Walt Whitman 1819 (West Hills) – 1892 (Camden)




   BROTHER of all, with generous hand,
   Of thee, pondering on thee, as o'er thy tomb, I and my Soul,
   A thought to launch in memory of thee,
   A burial verse for thee.

   What may we chant, O thou within this tomb?
   What tablets, pictures, hang for thee, O millionaire?
   --The life thou lived'st we know not,
   But that thou walk'dst thy years in barter, 'mid the haunts of
         brokers;
   Nor heroism thine, nor war, nor glory.

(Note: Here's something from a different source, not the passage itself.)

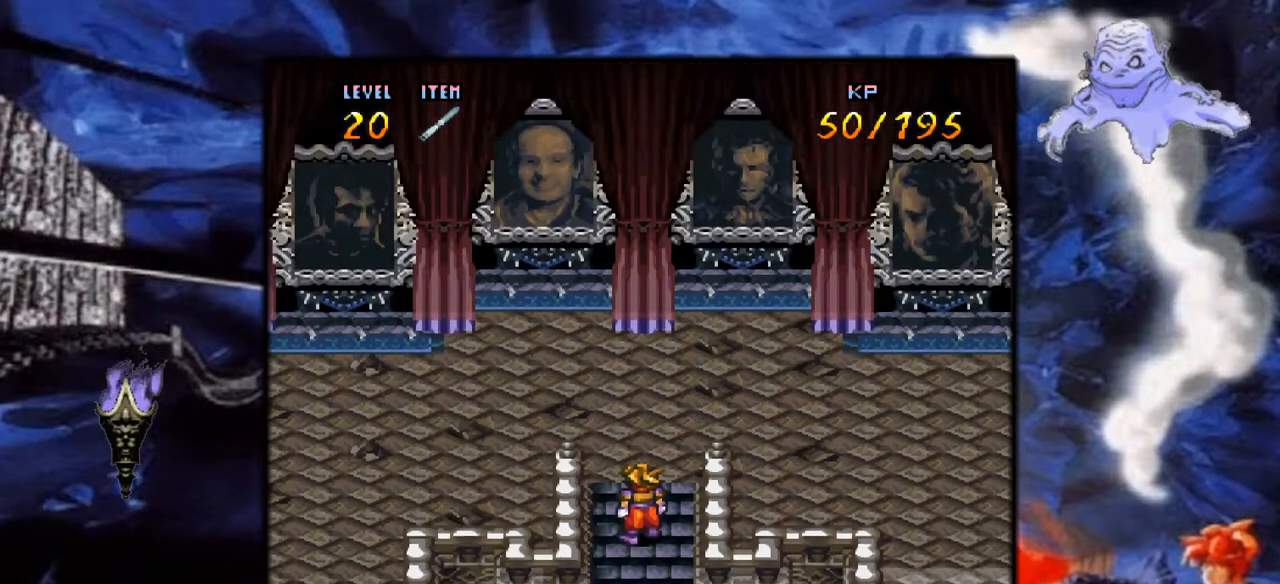
{"buttons": [], "events": []}
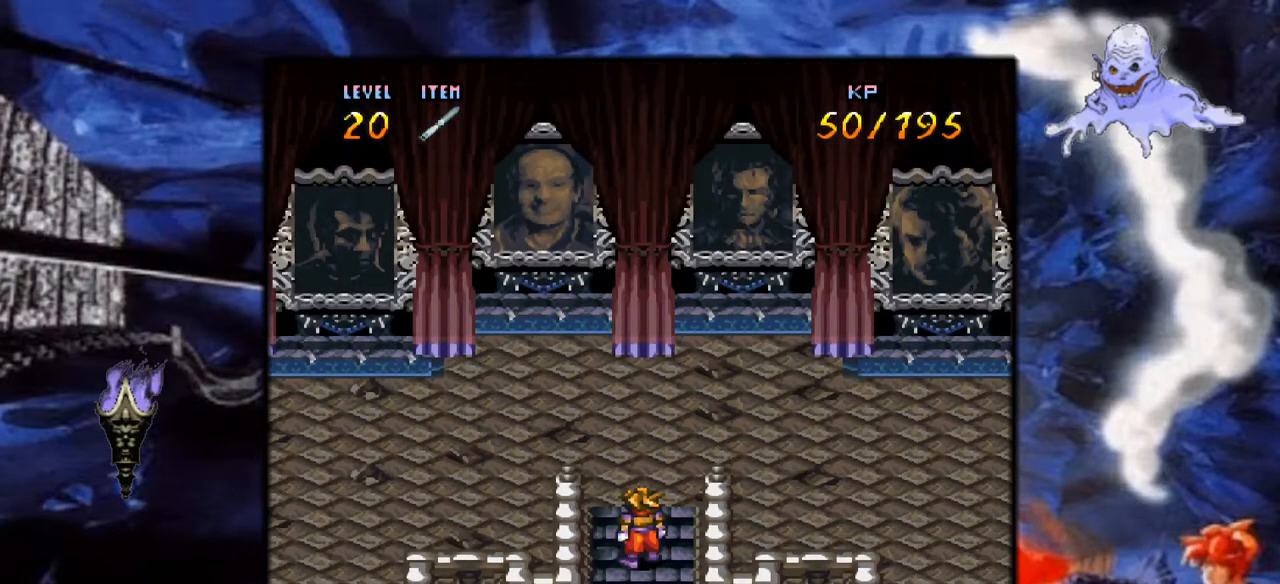
{"buttons": [], "events": []}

   Yet lingering, yearning, joining soul with thine,                  10
   If not thy past we chant, we chant the future,
   Select, adorn the future.

   Lo, Soul, the graves of heroes!
   The pride of lands--the gratitudes of men,
   The statues of the manifold famous dead, Old World and New,
   The kings, inventors, generals, poets, (stretch wide thy vision,
         Soul,)
   The excellent rulers of the races, great discoverers, sailors,
   Marble and brass select from them, with pictures, scenes,
   (The histories of the lands, the races, bodied there,
   In what they've built for, graced and graved,                      20
   Monuments to their heroes.)

   Silent, my Soul,
   With drooping lids, as waiting, ponder'd,
   Turning from all the samples, all the monuments of heroes.

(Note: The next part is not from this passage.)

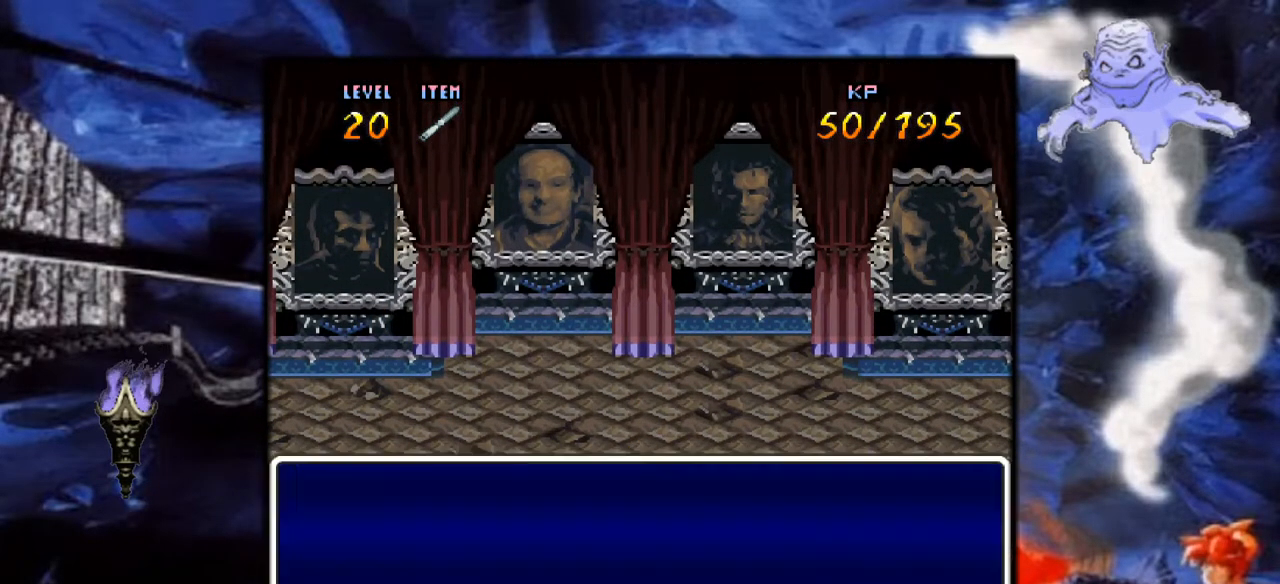
{"buttons": [], "events": []}
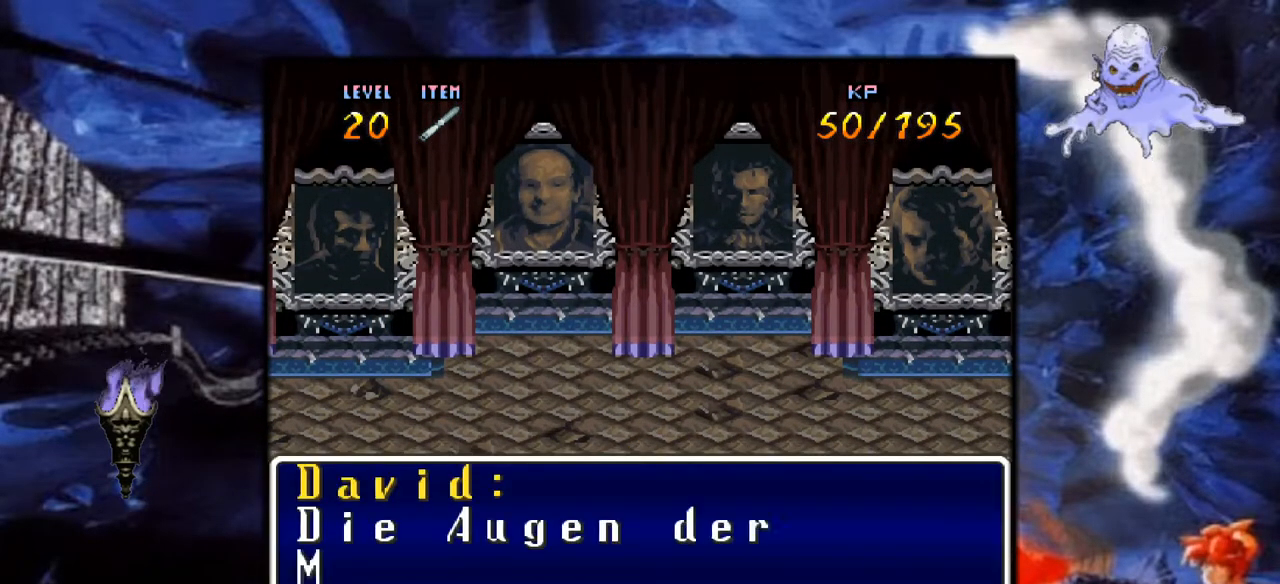
{"buttons": [], "events": []}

   While through the interior vistas,
   Noiseless uprose, phantasmic (as, by night, Auroras of the North,)
   Lambent tableaux, prophetic, bodiless scenes,
   Spiritual projections.

   In one, among the city streets, a laborer's home appear'd,
   After his day's work done, cleanly, sweet-air'd, the gaslight
         burning,                                                     30
   The carpet swept, and a fire in the cheerful stove.

   In one, the sacred parturition scene,
   A happy, painless mother birth'd a perfect child.

   In one, at a bounteous morning meal,
   Sat peaceful parents, with contented sons.

   In one, by twos and threes, young people,
   Hundreds concentering, walk'd the paths and streets and roads,
   Toward a tall-domed school.

   In one a trio, beautiful,
   Grandmother, loving daughter, loving daughter's daughter, sat,     40
   Chatting and sewing.

   In one, along a suite of noble rooms,
   'Mid plenteous books and journals, paintings on the walls, fine
         statuettes,
   Were groups of friendly journeymen, mechanics, young and old,
   Reading, conversing.

   All, all the shows of laboring life,
   City and country, women's, men's and children's,
   Their wants provided for, hued in the sun, and tinged for once with
         joy,
   Marriage, the street, the factory, farm, the house-room, lodging-
         room,
   Labor and toil, the bath, gymnasium, play-ground, library,
         college,                                                     50
   The student, boy or girl, led forward to be taught;
   The sick cared for, the shoeless shod--the orphan father'd and
         mother'd,
   The hungry fed, the houseless housed;
   (The intentions perfect and divine,
   The workings, details, haply human.)

   O thou within this tomb,
   From thee, such scenes--thou stintless, lavish Giver,
   Tallying the gifts of Earth--large as the Earth,
   Thy name an Earth, with mountains, fields and rivers.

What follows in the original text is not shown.